Q: How do I know if I am a member of the class?
You are automatically a member of the class if you are a DV-2020 selectee and did not receive a diversity visa as of April 23, 2020.
Q: Will I receive any documents or certificate from the court or attorneys confirming my membership?
No, you will not. Your membership in the class is automatic and we will not send you any confirmation of membership.
Q: I’m a DV-2020 selectee but was not a named plaintiff in Gomez, nor any other lawsuit against the Trump administration. Do I need to join a new lawsuit to benefit from the Gomez court’s order?
No, you do not.
Q: Will my consulate continue to process my application between September 30, 2020, and the end of this case?
Unfortunately, it likely will not. The Gomez court order requires the State Department to reserve 9,095 diversity visas for future processing, but does not require the State Department to resume processing DV-2020 applications until after the court’s final judgment, which will resolve the lawsuit. This will not likely happen for at least several months.
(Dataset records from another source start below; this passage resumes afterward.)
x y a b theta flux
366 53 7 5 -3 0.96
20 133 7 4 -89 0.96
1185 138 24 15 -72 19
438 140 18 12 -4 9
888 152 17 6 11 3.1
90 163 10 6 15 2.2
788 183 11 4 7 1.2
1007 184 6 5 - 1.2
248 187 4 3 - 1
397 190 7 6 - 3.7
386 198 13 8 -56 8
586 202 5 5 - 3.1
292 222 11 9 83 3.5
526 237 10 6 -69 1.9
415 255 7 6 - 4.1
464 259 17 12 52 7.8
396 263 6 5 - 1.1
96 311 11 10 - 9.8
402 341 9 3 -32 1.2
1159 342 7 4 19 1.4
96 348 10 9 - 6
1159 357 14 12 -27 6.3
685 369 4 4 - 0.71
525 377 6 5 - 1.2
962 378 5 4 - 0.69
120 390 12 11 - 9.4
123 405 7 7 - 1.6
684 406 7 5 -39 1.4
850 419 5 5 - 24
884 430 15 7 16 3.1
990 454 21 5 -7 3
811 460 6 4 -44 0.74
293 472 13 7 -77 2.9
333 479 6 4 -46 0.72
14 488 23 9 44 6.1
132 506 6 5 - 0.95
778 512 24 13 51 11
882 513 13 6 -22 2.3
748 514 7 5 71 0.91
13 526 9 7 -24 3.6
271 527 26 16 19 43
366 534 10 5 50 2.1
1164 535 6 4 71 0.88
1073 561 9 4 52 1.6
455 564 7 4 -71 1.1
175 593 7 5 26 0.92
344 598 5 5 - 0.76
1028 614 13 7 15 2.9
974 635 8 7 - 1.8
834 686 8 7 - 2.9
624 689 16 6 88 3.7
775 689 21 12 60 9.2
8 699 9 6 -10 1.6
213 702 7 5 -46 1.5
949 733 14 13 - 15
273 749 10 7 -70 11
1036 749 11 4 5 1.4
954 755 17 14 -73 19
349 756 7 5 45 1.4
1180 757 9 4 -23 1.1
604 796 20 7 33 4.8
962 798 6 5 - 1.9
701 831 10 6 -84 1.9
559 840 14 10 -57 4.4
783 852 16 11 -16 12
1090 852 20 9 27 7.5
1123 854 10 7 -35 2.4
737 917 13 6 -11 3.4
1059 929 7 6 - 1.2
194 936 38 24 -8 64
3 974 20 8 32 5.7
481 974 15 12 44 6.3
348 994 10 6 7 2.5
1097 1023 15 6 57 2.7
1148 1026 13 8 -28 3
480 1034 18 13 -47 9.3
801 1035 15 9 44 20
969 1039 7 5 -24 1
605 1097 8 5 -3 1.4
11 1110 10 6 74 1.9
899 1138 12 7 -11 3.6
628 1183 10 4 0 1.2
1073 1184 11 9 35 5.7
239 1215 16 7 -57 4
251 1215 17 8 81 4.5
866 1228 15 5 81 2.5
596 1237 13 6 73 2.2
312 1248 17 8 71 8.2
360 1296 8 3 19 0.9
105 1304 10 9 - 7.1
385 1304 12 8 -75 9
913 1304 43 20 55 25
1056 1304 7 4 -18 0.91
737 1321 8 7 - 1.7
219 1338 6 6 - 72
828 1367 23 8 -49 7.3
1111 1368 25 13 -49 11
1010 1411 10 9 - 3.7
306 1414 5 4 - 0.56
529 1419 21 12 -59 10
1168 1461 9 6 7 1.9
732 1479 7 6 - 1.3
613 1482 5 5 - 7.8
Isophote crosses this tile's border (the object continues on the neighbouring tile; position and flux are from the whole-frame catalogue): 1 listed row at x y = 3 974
Q: Should I continue to contact my consulate to request that my application be processed?
You are welcome to do so, but we cannot advise people on questions specific to their individual cases, such as issues unique to the status of their visa processing or efforts to seek an exception to the immigration ban. As we learn additional information that impacts the class as a whole, or learn of any additional steps you should take, we will communicate that to you via email or updates to our website.
Q: 9,095 additional visas does not seem to be enough to cover all the would-be cases that have been thwarted this year because of Trump’s immigration ban. Are you going to ask the court to set aside more?
We did ask the court to reserve more than 9,095 additional visas, but the judge denied our request because of the limitations placed on Department of State consular staff to process additional visas due to the COVID-19 pandemic. If avenues exist to overcome this issue, and increase the number of DV-2020 visas reserved so far, we will explore them.
Q: How do I sign up to receive updates about the status of the Gomez case?
Please sign up here, and we will keep you posted about developments. This sign-up form is for both DV-2020 selectees and family/employment-based visa petitioners.
Q: I’ve filled out that form on your website. Now what?
We will be in touch! As we receive important updates from the court about the status of the case, we will make sure and provide those updates to you and other members of the class. We understand that this experience has proven difficult for you and your family. We remain committed to doing everything possible to help you as soon as possible.